I'll expand on my comment. In general, I think you should reconsider your approach. All database access code should open a connection, execute a query then close the connection where you rely on connection pooling to mitigate the expense of opening lots of database connections.
If it is the case that we are talking about a single SQL command whose rows on which it operates should not change, that is a problem that should be handled by the transaction isolation level. For that you might investigate the Snapshot isolation level in SQL Server 2005+.
If we are talking about a series of queries that are part of a long running transaction, that is more complicated and can be handled via storage of a transaction state which other connections read in order to determine whether they can proceed. Going down this road, you need to provide users with tools where they can cancel a long running transaction that might no longer be applicable.
Assuming it's even possible... this will only help you if the client machine explodes during the transaction. Also, there's a risk of false positives - the connection might get dropped for a few seconds due to network noise.
The approach that I'd take is to start a process on another machine that periodically pings the first one to check if it's still on-line, then takes action if it becomes unreachable.

Is it better to better to close the access DB after every operation of keep it open for later operations

I am working on a VB.NET project that grabs data from an Access DB file. All the code snipeets I have come across open the DB, do stuff and close it for each operation. I currently have the DB open for the entire time the application is running and only close it when the application exits.
My question is: Is there a benefit to opening the connection to the DB file for each operation instead of keeping it open for the duration the application is running?
In many database systems it is good practice to keep connections open only when they are in use, since an open connection consumes resources in the database. It is also considered good practice for your code to have as little knowledge as possible about the concrete database in use (for instance by programming against interfaces such as IDbConnection rather than concrete types as OleDbConnection.

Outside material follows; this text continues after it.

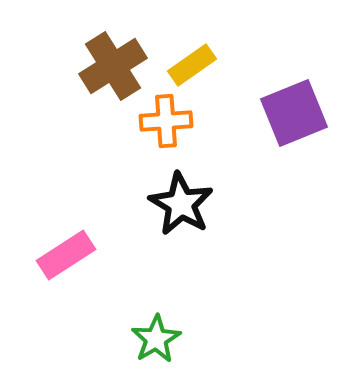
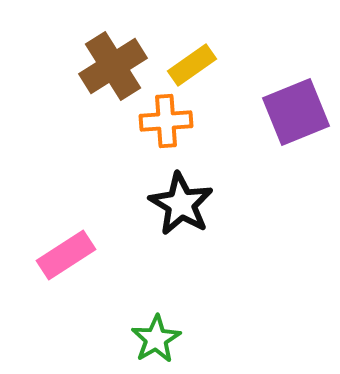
purple square: moved 2 px right, 1 px up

For this reason, it could be a good idea to follow the practice of keeping the connection open as little as possible regardless of whether it makes sense or not for the particular database that you use. It simply makes your code more portable, and it increases your chance of not getting it wrong, in case you in your next project happen to work against a system where keeping connections open is a bad thing to do.
So, your question should really be reversed: is there anything to gain by keeping the connection open?
There is no benefit with the Jet/ACE database engine. The cost of creating the LDB file (the record locking file) is very high. You could perhaps avoid that by opening the file exclusively (if it's a single user), but my sense is that opening exclusive is slower than opening multi-user.
The advice for opening and closing connections is based around an assumption of a database server being on the other end of the connection. If you consider how that works, the cost of opening and closing the connection is very slight, as the database deamon has the data files already open, and handles locking on the fly via structures in memory (and perhaps on disk -- I really don't know about how it's implemented in any particular server database) that already exist once the server is up and running.
With Jet/ACE, all users are contending for two files, the data file and the locking file, and setting that up is much more expensive than the incremental cost of creating a new connection to a server database.
Now, in situations where you're aiming for high concurrency with a Jet/ACE data store, there might have to be a trade-off among these factors, and you might get higher concurrency by being much more miserly with your connections. But I would say that if you're into that realm with Jet/ACE, you should probably be contemplating upsizing to a server-based back end in the first place, rather than wasting time on optimizing Jet/ACE for an environment it was not designed for.